Very little bamboo is irrigated and there is sound evidence that the water-use efficiency of bamboo is twice that of trees. This makes bamboo more able to handle harsh weather conditions such as drought, flood and high temperatures. Compare bamboo to cotton, which is a thirsty crop – it can take up to 20,000 liters of water to produce 1 kg of cotton and 73% of the global cotton harvest comes from irrigated land. Some estimates indicate that cotton is the largest user of water among all agricultural commodities.
Bamboo stabilizes the earth. Yearly replanting of crops such as cotton leads to soil erosion. The extensive root system of bamboo and the fact that it is not uprooted during harvesting means bamboo actually helps prevent soil erosion and preserve the soil by removing excess nitrogen. The bamboo plants root system creates an effective watershed, stitching the soil together along fragile river banks, deforested areas, and in places prone to mudslides. It also greatly reduces rain run-off. Conventional cotton-growing also causes a severe reduction in soil quality through the impact of constant use of pesticides on soil organisms.
As a natural product derived entirely from plant cellulose, bamboo fiber is biodegradable in soil by micro organisms and sunlight. Having reached its useful life, clothing made from bamboo can be composted and disposed of in an organic and environmentally friendly manner. Synthetic fibers such as nylon and polyester are not biodegradable and remain in landfill for longer.

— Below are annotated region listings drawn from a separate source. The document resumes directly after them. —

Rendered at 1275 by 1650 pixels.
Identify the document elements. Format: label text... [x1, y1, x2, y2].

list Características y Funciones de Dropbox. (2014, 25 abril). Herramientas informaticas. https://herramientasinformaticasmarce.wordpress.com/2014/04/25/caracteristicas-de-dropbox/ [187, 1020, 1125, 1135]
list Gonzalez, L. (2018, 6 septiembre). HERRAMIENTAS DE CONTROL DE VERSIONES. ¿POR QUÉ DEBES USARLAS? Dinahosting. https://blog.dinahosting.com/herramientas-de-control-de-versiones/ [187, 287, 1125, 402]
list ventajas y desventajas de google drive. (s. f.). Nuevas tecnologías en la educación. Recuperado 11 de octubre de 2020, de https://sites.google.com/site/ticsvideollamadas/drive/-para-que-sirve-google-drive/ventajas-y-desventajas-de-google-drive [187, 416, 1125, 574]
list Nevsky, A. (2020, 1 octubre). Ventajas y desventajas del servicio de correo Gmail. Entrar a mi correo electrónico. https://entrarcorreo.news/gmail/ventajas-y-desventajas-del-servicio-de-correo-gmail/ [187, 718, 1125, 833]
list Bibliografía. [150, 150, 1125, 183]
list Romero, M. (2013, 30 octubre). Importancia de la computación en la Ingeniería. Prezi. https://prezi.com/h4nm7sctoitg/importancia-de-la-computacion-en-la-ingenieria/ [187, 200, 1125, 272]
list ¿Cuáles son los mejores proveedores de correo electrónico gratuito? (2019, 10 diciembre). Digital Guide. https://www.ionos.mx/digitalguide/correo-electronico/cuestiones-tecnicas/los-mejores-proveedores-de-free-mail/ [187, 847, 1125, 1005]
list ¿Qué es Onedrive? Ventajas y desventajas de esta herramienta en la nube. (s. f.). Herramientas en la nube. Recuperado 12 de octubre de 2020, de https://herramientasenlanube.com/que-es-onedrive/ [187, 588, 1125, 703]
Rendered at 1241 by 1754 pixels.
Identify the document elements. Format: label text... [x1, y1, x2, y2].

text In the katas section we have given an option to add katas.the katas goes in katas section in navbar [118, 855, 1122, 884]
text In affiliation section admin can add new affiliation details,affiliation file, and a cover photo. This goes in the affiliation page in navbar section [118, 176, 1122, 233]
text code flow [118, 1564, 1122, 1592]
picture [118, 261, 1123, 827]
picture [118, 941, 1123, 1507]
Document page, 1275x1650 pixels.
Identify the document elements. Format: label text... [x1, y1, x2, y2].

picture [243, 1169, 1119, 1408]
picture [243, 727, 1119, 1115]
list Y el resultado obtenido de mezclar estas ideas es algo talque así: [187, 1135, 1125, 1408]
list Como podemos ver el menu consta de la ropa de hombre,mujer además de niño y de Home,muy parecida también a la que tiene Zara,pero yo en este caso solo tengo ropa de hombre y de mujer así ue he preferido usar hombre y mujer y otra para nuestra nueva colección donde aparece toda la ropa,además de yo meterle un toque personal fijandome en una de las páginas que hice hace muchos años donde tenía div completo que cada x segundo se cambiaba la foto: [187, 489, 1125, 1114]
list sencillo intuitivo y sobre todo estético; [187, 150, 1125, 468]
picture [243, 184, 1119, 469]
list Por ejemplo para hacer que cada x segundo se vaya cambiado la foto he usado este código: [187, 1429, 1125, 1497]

Pesticides and fertilizers
Bamboo is organic. A huge benefit of using Bamboo as the organic fiber for textiles is that it is naturally antimicrobial and hypoallergenic, which means that bamboo does not require pesticides, fertilizers or chemicals and no irrigation is required for its growth aside from natural rainfall, at any stage of its growth or harvesting, unlike cotton and other fabric sources. Bamboo also contains a substance called bamboo-kun – an antimicrobial agent that gives the plant a natural resistance to pest and fungi infestation, though some pathogen problems do still exist in some bamboo plantations. By contrast, only 2.4% of the world’s arable land is planted with cotton, yet cotton accounts for 24% of the world’s insecticide market and 11% of the sale of global pesticides. Many of these pesticides are hazardous and toxic. An estimated 1 million to 5 million cases of pesticide poisoning occur every year, resulting in 20,000 reported deaths among agricultural workers and at least 1 million requiring hospitalization. Even organic cotton farming uses pesticides – copper and copper salts. Fertilizers are also applied to cotton fields to increase growth rate and crop yields.